Kaum war Alex' Kopf in dem Versteck verschwunden, liefen schon Tims Großvater und Dr. Eyken an ihrem unfreiwilligen Verlies vorbei. „Los, hier geht es noch ein paar Meter weiter“, flüsterte Tim kaum vernehmbar und kroch weiter in das staubige Versteck. Alex folgte ihm nur widerwillig. Sie erreichten einen kleinen, völlig schwarzen Raum, der kaum ein Meter hoch war und stark nach Rauch stank.
„Was ist das für eine Öffnung?“, hörten sie auf einmal die Stimme Dr. Eykens direkt vor dem Eingang ihres Schlupfwinkels. „Wo?“ Die schweren Schritte des Großvaters kamen langsam näher. „Ach das. Dahinter ist eine alte Räucherkammer. Der Rauch des Schornsteins wurde früher dort hinein geleitet, um Speck und Schinken zu räuchern. Die ist aber vor über 50 Jahren zugemauert worden.“ Tims Großvater machte eine Pause. Er schien etwas entdeckt zu haben. „Warten Sie mal. Dort hinten steht ja der Koffer.“ Die Schritte von Tims Großvater entfernten sich wieder. Die Jungen hielten die Luft an und hörten, wie die beiden Männer etwas aus dem Gerümpelstapel zogen.
„Wunderbar!“ Die Stimme von Dr. Eyken klang auf einmal deutlich freundlicher. „Lassen Sie uns den Koffer mit nach unten nehmen, da können wir in Ruhe nachsehen, ob ich die Unterlagen für meine Forschungsarbeit gebrauchen kann.“ Die Freunde saßen regungslos in ihrem schwarzen Loch und wagten es nicht, sich zu bewegen.

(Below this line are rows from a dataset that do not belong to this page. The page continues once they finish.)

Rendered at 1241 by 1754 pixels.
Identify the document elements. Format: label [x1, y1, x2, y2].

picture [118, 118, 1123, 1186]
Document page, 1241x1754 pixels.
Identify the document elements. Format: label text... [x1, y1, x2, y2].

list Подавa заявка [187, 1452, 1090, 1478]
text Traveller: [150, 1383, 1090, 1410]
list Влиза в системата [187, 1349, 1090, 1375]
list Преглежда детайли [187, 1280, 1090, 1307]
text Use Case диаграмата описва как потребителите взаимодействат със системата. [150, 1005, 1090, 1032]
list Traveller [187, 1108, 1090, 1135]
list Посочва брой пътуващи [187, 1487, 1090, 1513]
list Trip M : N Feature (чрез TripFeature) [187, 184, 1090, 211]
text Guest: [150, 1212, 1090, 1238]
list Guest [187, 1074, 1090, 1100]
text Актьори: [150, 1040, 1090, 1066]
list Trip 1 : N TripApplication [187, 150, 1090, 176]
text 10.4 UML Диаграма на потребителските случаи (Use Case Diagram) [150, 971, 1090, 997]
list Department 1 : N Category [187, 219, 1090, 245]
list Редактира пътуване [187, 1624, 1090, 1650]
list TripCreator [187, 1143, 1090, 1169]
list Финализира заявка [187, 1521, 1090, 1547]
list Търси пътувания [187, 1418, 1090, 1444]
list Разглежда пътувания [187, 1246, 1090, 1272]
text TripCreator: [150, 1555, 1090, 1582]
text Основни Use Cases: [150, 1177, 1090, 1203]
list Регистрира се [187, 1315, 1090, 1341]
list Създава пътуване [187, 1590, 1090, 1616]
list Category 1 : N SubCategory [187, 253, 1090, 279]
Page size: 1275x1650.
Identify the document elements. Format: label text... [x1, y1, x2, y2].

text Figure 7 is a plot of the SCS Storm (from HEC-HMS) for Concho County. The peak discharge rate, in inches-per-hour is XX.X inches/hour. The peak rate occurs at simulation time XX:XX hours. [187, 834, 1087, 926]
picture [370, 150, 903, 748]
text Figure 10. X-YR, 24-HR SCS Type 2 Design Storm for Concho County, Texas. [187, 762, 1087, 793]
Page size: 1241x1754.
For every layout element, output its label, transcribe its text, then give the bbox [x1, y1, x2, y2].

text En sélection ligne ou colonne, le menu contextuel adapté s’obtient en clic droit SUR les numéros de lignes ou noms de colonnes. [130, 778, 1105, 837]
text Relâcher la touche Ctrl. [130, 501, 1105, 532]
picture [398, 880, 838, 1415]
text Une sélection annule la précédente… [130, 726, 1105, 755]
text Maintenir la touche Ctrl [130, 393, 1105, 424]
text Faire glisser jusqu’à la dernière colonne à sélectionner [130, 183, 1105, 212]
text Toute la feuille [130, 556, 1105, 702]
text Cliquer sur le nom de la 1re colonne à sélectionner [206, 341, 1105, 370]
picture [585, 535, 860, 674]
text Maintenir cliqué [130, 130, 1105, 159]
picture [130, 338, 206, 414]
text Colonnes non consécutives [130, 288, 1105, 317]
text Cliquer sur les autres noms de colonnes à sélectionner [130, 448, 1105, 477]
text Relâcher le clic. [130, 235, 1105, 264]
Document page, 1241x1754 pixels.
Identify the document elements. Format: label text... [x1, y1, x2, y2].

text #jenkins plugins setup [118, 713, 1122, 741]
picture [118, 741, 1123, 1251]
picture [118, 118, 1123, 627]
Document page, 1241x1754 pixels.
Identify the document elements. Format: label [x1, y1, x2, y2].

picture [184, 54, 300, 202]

Erst als sie das Knarren der Treppe und das laute Zuschlagen der Stalltür vernahmen, platzte es aus Alex heraus: „Verdammt! Warum haben wir den Koffer nicht gefunden? Wir waren doch vor ihnen da.“ Er schlug voller Wut mit der Faust auf den Boden der Räucherkammer. Der morsche Holzboden gab mit einem lauten Krachen nach. Instinktiv versuchte er, seine Hand zurück zu ziehen, doch sie steckte fest, und die scharfen Holzsplitter ließen keinerlei Bewegung zu.
„Warte, ich helf' dir.“ Tim machte die Taschenlampe an und sah, wie Alex bis zum Ellenbogen in dem verrotteten Holzboden fest steckte. Vorsichtig bog er die zerborstenen Holzsplitter von Alex' Arm weg, so dass der vorsichtig seinen arg verschrammten Unterarm herausziehen konnte. Während Alex seine lädierte Hand rieb, leuchtet Tim mit seiner Taschenlampe noch einmal in das Loch im Boden und lachte. „Anscheinend hast du gerade einer Mäusefamilie das Dach vom Kopf gefegt. Sieh mal, wie die flitzen.“ Alex lächelte gequält. Tim wollte gerade seine Lampe aus dem doppelten Boden herausziehen, als er ein schwaches Glitzern bemerkte.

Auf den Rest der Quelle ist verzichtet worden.